Übrigens besitzt die Stadt auch keine wirklich aktuellen Daten über zweckentfremdete Wohnungen, wie man der Antwort an die SPD-Fraktion entnehmen kann. „Nein, die Daten wurden nicht fortgeschrieben. Bis Sommer 2023 gab es keine verbindlichen Aussagen des Freistaates, ob und wann ein Zweckentfremdungsverbotsgesetz auf der Grundlage des Koalitionsvertrages erlassen wird“, liest man dort.
Was auch eine Menge darüber erzählt, wie entmutigt die Stadtverwaltung war, nachdem man schon drei Jahre lang vergeblich auf die Staatsregierung eingeredet hatte, dass Leipzig dringend ein Zweckentfremdungsverbot braucht.

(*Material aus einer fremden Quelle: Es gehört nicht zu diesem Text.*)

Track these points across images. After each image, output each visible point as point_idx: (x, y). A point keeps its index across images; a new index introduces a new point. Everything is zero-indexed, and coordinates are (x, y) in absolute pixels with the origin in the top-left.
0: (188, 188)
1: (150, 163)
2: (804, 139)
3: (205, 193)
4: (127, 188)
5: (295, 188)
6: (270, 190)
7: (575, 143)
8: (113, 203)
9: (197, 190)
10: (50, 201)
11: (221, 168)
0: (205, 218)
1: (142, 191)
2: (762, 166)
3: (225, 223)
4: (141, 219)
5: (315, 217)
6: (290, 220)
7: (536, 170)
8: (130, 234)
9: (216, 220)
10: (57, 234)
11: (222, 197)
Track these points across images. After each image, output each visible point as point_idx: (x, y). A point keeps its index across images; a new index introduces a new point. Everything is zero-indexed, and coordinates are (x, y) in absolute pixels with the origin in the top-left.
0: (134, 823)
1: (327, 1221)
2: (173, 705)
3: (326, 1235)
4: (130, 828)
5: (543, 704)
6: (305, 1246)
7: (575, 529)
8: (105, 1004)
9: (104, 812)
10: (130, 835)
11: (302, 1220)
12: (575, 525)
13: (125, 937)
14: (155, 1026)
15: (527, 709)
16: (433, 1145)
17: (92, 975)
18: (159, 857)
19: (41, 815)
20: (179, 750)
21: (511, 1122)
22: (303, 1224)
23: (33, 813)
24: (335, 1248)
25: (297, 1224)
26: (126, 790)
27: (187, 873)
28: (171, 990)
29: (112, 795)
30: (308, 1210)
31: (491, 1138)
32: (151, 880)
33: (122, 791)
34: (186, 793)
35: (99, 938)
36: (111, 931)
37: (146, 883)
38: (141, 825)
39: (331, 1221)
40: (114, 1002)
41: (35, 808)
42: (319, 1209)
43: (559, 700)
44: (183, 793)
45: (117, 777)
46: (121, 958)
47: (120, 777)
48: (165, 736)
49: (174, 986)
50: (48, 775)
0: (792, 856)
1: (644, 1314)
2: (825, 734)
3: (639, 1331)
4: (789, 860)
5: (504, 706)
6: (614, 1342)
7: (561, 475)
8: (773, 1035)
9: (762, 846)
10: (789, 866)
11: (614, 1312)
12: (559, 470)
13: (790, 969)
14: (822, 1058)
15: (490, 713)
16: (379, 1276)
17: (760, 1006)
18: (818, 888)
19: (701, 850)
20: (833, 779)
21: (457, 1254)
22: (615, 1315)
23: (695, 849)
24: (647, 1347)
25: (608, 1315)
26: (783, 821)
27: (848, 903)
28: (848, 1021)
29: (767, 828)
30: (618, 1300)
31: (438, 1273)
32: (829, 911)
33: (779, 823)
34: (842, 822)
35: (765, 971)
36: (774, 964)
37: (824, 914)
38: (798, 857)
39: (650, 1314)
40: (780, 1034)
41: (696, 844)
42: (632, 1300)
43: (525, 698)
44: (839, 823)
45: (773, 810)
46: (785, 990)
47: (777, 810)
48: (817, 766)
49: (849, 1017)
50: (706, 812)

Die ominöse Frage nach dem Bestandsschutz
Aber die SPD-Fraktion legte den Finger auch in die Wunde, als sie fragte: „Wie sieht die Zusammenarbeit mit den Finanzbehörden aus, die berechtigt sind, Zugriff auf die Daten von AirBnB und Co. einzufordern, und damit auch die Anbieter von möglichweise illegal zweckentfremdetem Wohnraum in Leipzig ermitteln können?“
Denn darauf, dass das Finanzamt hier helfen könne, wird sich die Stadt nicht verlassen können, so das Amt für Wohnungsbau und Stadterneuerung: „Die Zusammenarbeit mit der Finanzbehörde wird geprüft. Die Erfahrungen anderer Städte zeigen, dass die Auskünfte der häufig im Ausland ansässigen Unternehmen oft nicht sehr hilfreich sind. In anderen Städten wird primär auf Hinweise aus der Bevölkerung reagiert.“
Wieder ein Beispiel dafür, wie disruptiv die großen amerikanischen Konzerne agieren: Sie nutzen ihre undurchsichtigen Firmenkonstrukte, um ihre Geschäfte auch in Deutschland zu verschleiern.
Und ein Problem sprach in der Fragestunde Linke-Stadträtin Juliane Nagel an, nämlich die im Gesetz enthaltene „ominöse Bestandsschutzregelung“. Denn wenn die tatsächlich so greift, wie man sie verstehen kann, könnte das bedeuten, dass die Stadt gegen die schon bestehenden Zweckentfremdungen gar nichts machen kann, weil diese Bestandsschutz genießen. Sie kann nur verhindern, dass es neue Zweckentfremdungen gibt.
Man ahnt schon, dass dieses Gesetz nicht wirklich im Interesse der beiden Großstädte geschrieben wurde, die längst schon unter dem knappen Wohnungsmarkt leiden, sondern dass sich hier wieder Interessen durchgesetzt haben, die auf ihre Profite aus zweckfremder Wohnungsvermietung nicht verzichten wollen.
Aber Genaueres wird man dazu wohl erst 2025 erfahren, wenn Baubürgermeister Thomas Dienberg erstmals eine Evaluation der Zweckentfremdungsverbotssatzung vorlegen will.